June 4, 2010 - tidal power in Maine, a history, part 1

Friday, June 4, 2010

Humans have harnessed the mechanical energy of tidal fluctuations for a long time -- at least as far back as the Romans in 600 A.D., and possibly as early as 200 A.D. The exact mechanisms vary, but the basic idea is to convert the potential energy of water that has been lifted by a high tide as it falls to a lower elevation. Typical sites are on tidal estuaries or rivers: sheltered from the effects of open ocean waves, but salty enough to have a significant tide.

Tide mills were common in Maine, especially just downriver from my house in Bath. At Winnegance, on the Bath-Phippsburg line, a bend in the Kennebec River with a natural cove made for optimal conditions for tidal power.

The History of Phipsburg, Maine, from George Varney's 1886 A Gazetteer of the State of Maine, describes some of the local resources:

At the north looms Parker’s Head, and at its south-western side is the inlet basin forming the tide-power known as Parker’s Head Mill Pond. Next succeed the harbor at Phipsburg Center, with Drummore Bay two miles above, with inlet and tide-power. Through Fiddler’s Reach, a curve of the Kennebec around the northern end of Phipsburg, we pass to Winnegance Creek, nearly three miles in length, and a basin at its extremity, forming two unsurpassed tide-powers, and separating Phipsburg from Bath and from West Bath except for a neck 200 rods in width, the Winnegance Carrying Place.

The History gives more detail on the Winnegance mills:

On the Winnegance Tide-Power, three miles from Bath post-office, and four miles from Phipsburg Center Village, have been sixteen mills, nine on the Bath side and seven on the Phipsburg side of the line. Some of these, however, were burned several years since. There are now ten sawmills and one grist-mill operating in the town.
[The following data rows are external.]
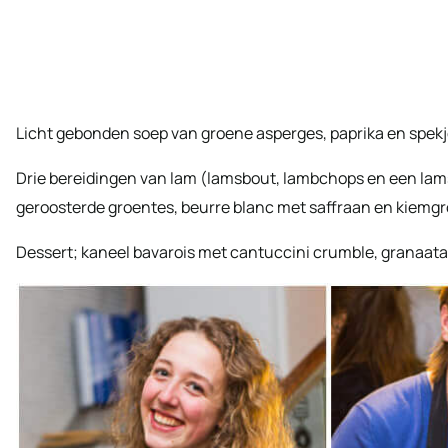
Licht gebonden soep van groene asperges, paprika en spek
Drie bereidingen van lam (lamsbout, lambchops en een la
geroosterde groentes, beurre blanc met saffraan en kiemg
Dessert; kaneel bavarois met cantuccini crumble, granaata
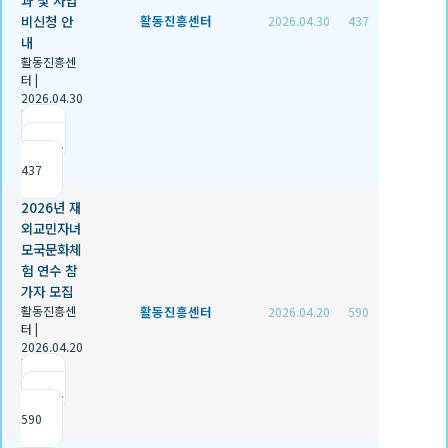
비신청 안
활동진흥센터
2026.04.30
437
내
활동진흥센
터
|
2026.04.30
|
추천 1
|
조회
437
2026년 재
외교민자녀
모국문화체
험 연수 참
가자 모집
활동진흥센
활동진흥센터
2026.04.20
590
터
|
2026.04.20
|
추천 0
|
조회
590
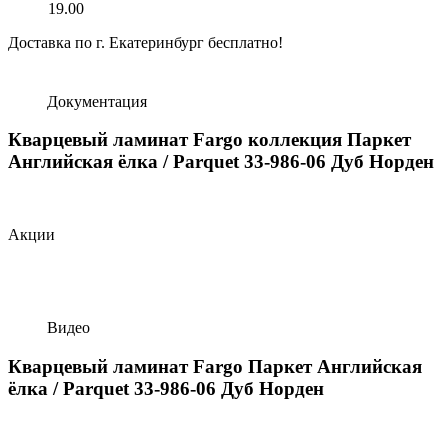
19.00
Доставка по г. Екатеринбург бесплатно!
Документация
Кварцевый ламинат Fargo коллекция Паркет
Английская ёлка / Parquet 33-986-06 Дуб Норден
Акции
Видео
Кварцевый ламинат Fargo Паркет Английская
ёлка / Parquet 33-986-06 Дуб Норден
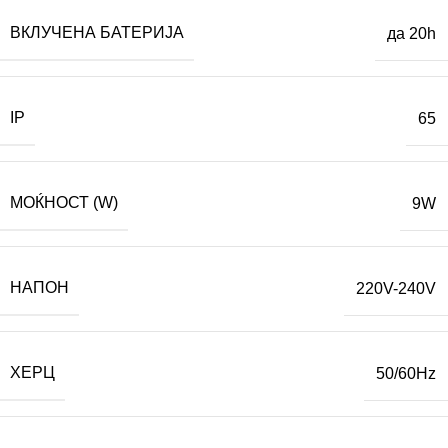
ВКЛУЧЕНА БАТЕРИЈА
да 20h
IP
65
МОЌНОСТ (W)
9W
НАПОН
220V-240V
ХЕРЦ
50/60Hz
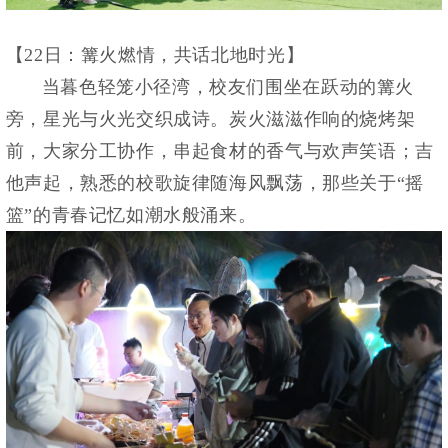
【22日：篝火燃情，共话北地时光】
当暮色轻笼小径湾，校友们围坐在跃动的篝火
旁，星光与火光交织成诗。炭火滋滋作响的烧烤架
前，大家分工协作，串起食材的香气与欢声笑语；吉
他声起，熟悉的校歌旋律随海风飘荡，那些关于“摇
篮”的青春记忆如潮水般涌来。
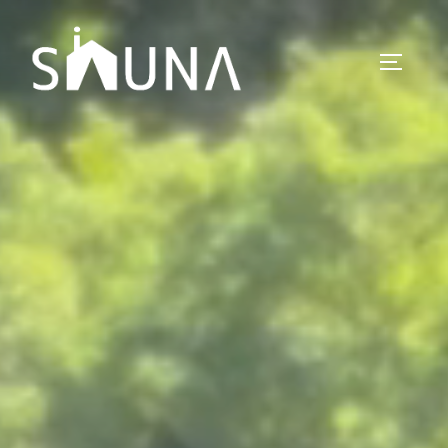
コ
ン
サイドバ
テ
ン
ツ
へ
ス
キ
ッ
プ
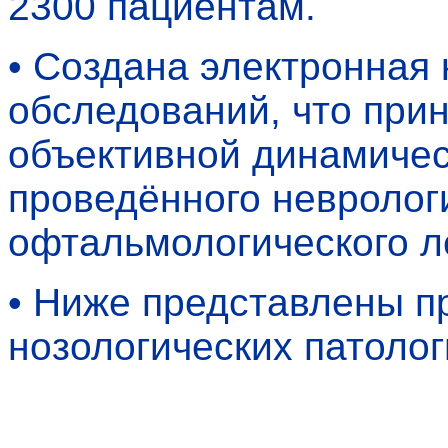
2300 пациентам.
• Создана электронная
обследований, что при
объективной динамичес
проведённого невролог
офтальмологического л
• Ниже представлены 
нозологических патоло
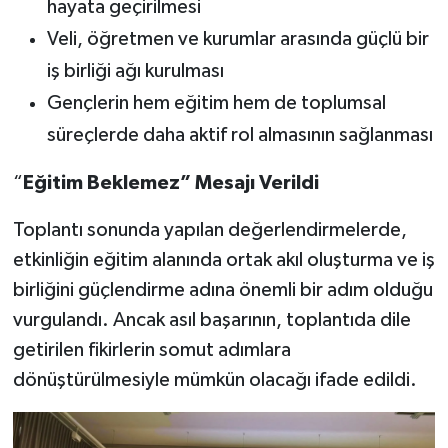
hayata geçirilmesi
Veli, öğretmen ve kurumlar arasında güçlü bir
iş birliği ağı kurulması
Gençlerin hem eğitim hem de toplumsal
süreçlerde daha aktif rol almasının sağlanması
“
Eğitim Beklemez” Mesajı Verildi
Toplantı sonunda yapılan değerlendirmelerde,
etkinliğin eğitim alanında ortak akıl oluşturma ve iş
birliğini güçlendirme adına önemli bir adım olduğu
vurgulandı. Ancak asıl başarının, toplantıda dile
getirilen fikirlerin somut adımlara
dönüştürülmesiyle mümkün olacağı ifade edildi.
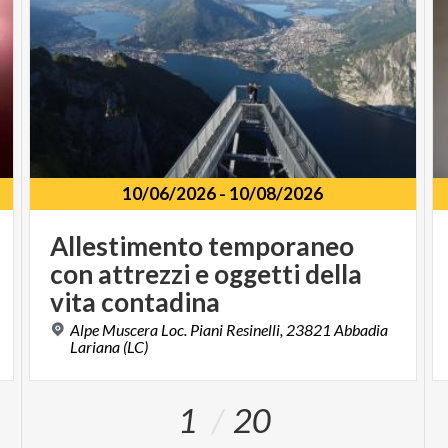
10/06/2026
-
10/08/2026
Allestimento temporaneo
con attrezzi e oggetti della
vita contadina
Alpe Muscera Loc. Piani Resinelli, 23821 Abbadia
Lariana (LC)
1
20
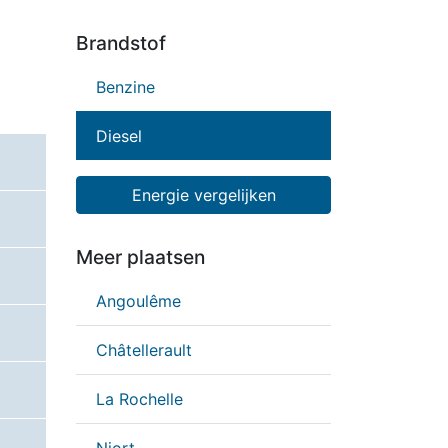
Brandstof
Benzine
Diesel
Energie vergelijken
Meer plaatsen
Angoulême
Châtellerault
La Rochelle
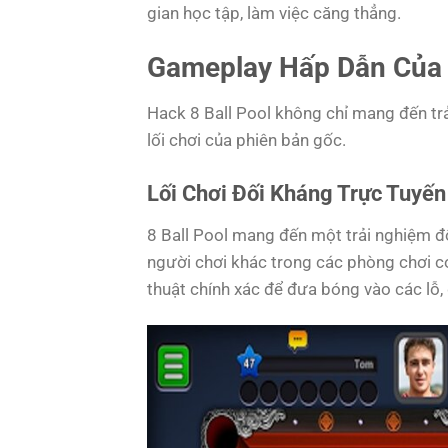
gian học tập, làm việc căng thẳng.
Gameplay Hấp Dẫn Của 
Hack 8 Ball Pool không chỉ mang đến t
lối chơi của phiên bản gốc.
Lối Chơi Đối Kháng Trực Tuyến
8 Ball Pool mang đến một trải nghiệm đố
người chơi khác trong các phòng chơi c
thuật chính xác để đưa bóng vào các lỗ, 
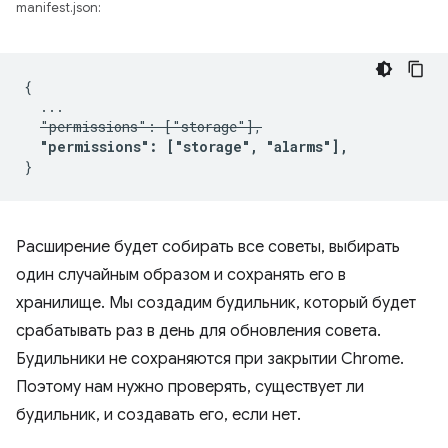
manifest.json:
{

  ...

"permissions": ["storage"],
"permissions": ["storage", "alarms"],
Расширение будет собирать все советы, выбирать
один случайным образом и сохранять его в
хранилище. Мы создадим будильник, который будет
срабатывать раз в день для обновления совета.
Будильники не сохраняются при закрытии Chrome.
Поэтому нам нужно проверять, существует ли
будильник, и создавать его, если нет.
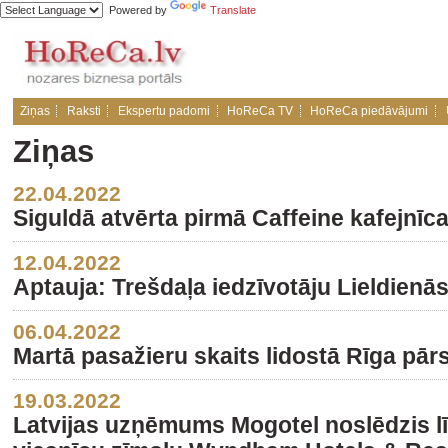
Powered by
Translate
Ziņas
Raksti
Ekspertu padomi
HoReCa TV
HoReCa piedāvājumi
Ziņas
22.04.2022
Siguldā atvērta pirmā Caffeine kafejnīc
12.04.2022
Aptauja: Trešdaļa iedzīvotāju Lieldienās
06.04.2022
Martā pasažieru skaits lidostā Rīga pār
19.03.2022
Latvijas uzņēmums Mogotel noslēdzis lī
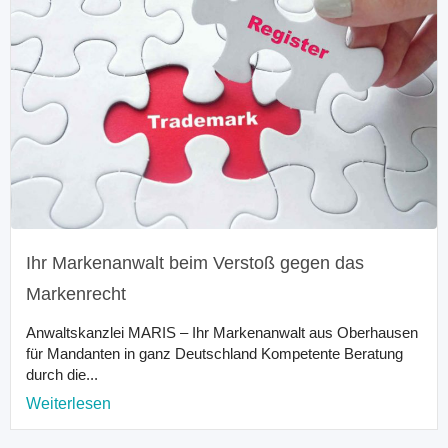
Ihr Markenanwalt beim Verstoß gegen das
Markenrecht
Anwaltskanzlei MARIS – Ihr Markenanwalt aus Oberhausen
für Mandanten in ganz Deutschland Kompetente Beratung
durch die...
Weiterlesen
So why Winnegance? The site was right, in that the coves and tide range were ideal. Furthermore, the site was near the mouth of the Kennebec River, where millions of logs floated downriver every spring and summer for processing into lumber, and loading onto schooners to send the boards to markets around the world. Many of the older houses in the Winnegance and Bath area, ours included, bear the marks of the kind of up-and-down tide-powered saws that operated there.

I'm curious to learn more about why tide mills largely vanished. (At Winnegance, the Morse & Sons Lumber mill still operates where the Morses have run it since 1801, but it no longer apparently harnesses the tides.) An interesting piece in Discover Maine Magazine points to the inconvenience of the timing of tidal power. If you are limited to tapping the ebb flow, the time of the peak drop will move -- at Winnegance, each high tide is 12 hours, 22 minutes later than the previous -- so some days, your power resource will only really be operative at night. I'm not sure this was enough to eliminate most of the tidal power development in Maine, but it was a start.

I'm also going to look at more ambitious historic tidal power plans like the Passamaquoddy Power Project.